Suleimán is 19 years old and has never worked in Spain. He lives in a neighbourhood in the south of Madrid and tells us that, when he ceased to have the status of "tutelado", he found himself at a precipice without a net. The help he was receiving disappeared, his guardians ceased to be guardians and he came of age with no job or benefit. This young Moroccan (from Tetouan) confesses that "the modification of the Law on Foreigners is a breath of fresh air because the granting of a work permit will open doors that have always been closed to him". Suleimán - who is one of the 7,000 people between the ages of 18 and 23 who live or live badly in Spain - has the feeling that until now he has lived in a dead-end street with a wall that was too high.

A reform that brings us closer to the legal treatment given to MENAS in our neighbouring countries. It brings us closer, but it does not make us equal. The fact is that the EU does not require the possession of certain economic resources, as in Spain. Moreover, there are countries in which economic benefits are guaranteed until the age of 21 (such as France) or 27 (such as Germany). 

It is a question of moving closer to our European neighbours

Moreover, in Europe, the authorisations granted are almost always long-term or quasi-permanent and not for one year as in our country. In Germany, dual training can be undertaken from the age of 16 and the work permit is for 3 years with the possibility of extension for a further 2 years.  And many of our neighbours approach the protection of unaccompanied foreign minors from the perspective of asylum and not from the perspective of foreigners.

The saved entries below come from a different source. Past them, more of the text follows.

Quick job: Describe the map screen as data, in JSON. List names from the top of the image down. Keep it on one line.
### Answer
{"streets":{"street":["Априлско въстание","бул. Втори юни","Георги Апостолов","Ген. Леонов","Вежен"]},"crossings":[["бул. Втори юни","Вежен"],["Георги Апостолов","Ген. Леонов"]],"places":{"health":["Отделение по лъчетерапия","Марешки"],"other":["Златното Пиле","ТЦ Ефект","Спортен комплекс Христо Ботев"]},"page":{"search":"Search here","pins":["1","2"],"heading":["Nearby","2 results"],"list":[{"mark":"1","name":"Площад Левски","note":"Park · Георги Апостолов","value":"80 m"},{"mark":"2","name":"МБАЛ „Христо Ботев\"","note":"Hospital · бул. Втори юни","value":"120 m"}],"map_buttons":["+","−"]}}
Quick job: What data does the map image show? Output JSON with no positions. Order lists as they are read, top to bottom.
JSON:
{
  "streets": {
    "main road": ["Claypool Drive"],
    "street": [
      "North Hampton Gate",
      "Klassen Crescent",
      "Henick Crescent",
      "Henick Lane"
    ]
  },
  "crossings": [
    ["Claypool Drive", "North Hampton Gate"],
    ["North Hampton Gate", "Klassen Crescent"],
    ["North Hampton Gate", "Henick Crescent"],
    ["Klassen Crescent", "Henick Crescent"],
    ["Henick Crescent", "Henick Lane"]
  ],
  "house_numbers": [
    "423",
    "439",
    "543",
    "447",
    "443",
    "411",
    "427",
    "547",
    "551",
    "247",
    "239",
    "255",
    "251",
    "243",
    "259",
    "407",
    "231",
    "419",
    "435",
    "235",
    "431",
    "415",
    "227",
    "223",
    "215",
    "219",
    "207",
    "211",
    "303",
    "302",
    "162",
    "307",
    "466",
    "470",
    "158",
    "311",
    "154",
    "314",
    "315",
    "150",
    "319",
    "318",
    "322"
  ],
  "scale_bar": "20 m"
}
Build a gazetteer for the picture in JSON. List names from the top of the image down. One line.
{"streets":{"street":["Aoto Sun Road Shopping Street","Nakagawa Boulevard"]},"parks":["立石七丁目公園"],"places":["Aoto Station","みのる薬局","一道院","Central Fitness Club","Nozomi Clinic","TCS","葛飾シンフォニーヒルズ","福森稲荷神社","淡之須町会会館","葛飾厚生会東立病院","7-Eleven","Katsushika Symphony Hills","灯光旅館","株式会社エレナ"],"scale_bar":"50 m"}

The Ministries of Social Security, Inclusion and Migration, Territorial Policy, Foreign Affairs, and the Interior have participated in this modification of the Law on Foreigners. The latter - Fernando Grande Marlaska's department - has been the one that has set the most conditions after the recent controversy over the dubious refoulement of minors, as denounced by various NGOs. Sources in Escrivá's ministry point out that at no time during the meetings was it raised that this modification could have a knock-on effect, and nothing was negotiated without the consensus of the four ministries. In fact, these sources point out that "we should demystify this concept (the call effect), because it has been demonstrated that there are always peaks in arrivals and that they have nothing to do with regulatory changes".

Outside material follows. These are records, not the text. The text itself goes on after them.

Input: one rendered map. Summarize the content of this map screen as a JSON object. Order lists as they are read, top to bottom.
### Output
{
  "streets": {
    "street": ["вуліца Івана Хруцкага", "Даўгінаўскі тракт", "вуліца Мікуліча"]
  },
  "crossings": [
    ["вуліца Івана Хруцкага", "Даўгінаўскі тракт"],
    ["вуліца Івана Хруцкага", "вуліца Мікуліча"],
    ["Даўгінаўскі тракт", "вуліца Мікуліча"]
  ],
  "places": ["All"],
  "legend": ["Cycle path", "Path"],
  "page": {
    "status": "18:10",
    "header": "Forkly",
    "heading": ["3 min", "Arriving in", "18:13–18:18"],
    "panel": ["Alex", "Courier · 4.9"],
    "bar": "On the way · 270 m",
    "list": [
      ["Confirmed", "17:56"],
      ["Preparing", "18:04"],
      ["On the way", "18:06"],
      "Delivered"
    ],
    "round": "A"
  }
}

NGOs applaud after the controversy over the return of minors in Ceuta 

Different organisations have already expressed their views on the reform of the Aliens Regulation, stressing that it leads to a fairer society. For example, Caritas - which had already denounced a regulation that led to administrative irregularity - has already reacted. The Church NGO believes that this is a great step forward in the protection of the most vulnerable immigrant minors and an important aid in their transition to adult life. They also consider it very positive that what is being proposed is a transitional regime that allows the situation of those young people who, having been under guardianship, never obtained a residence permit, and those who, even after having obtained it, were unable to renew it, to be restored.

Young people like Suleimán and Omar could benefit from this modification of the Law on Foreigners and get out of the so-called administrative limbo.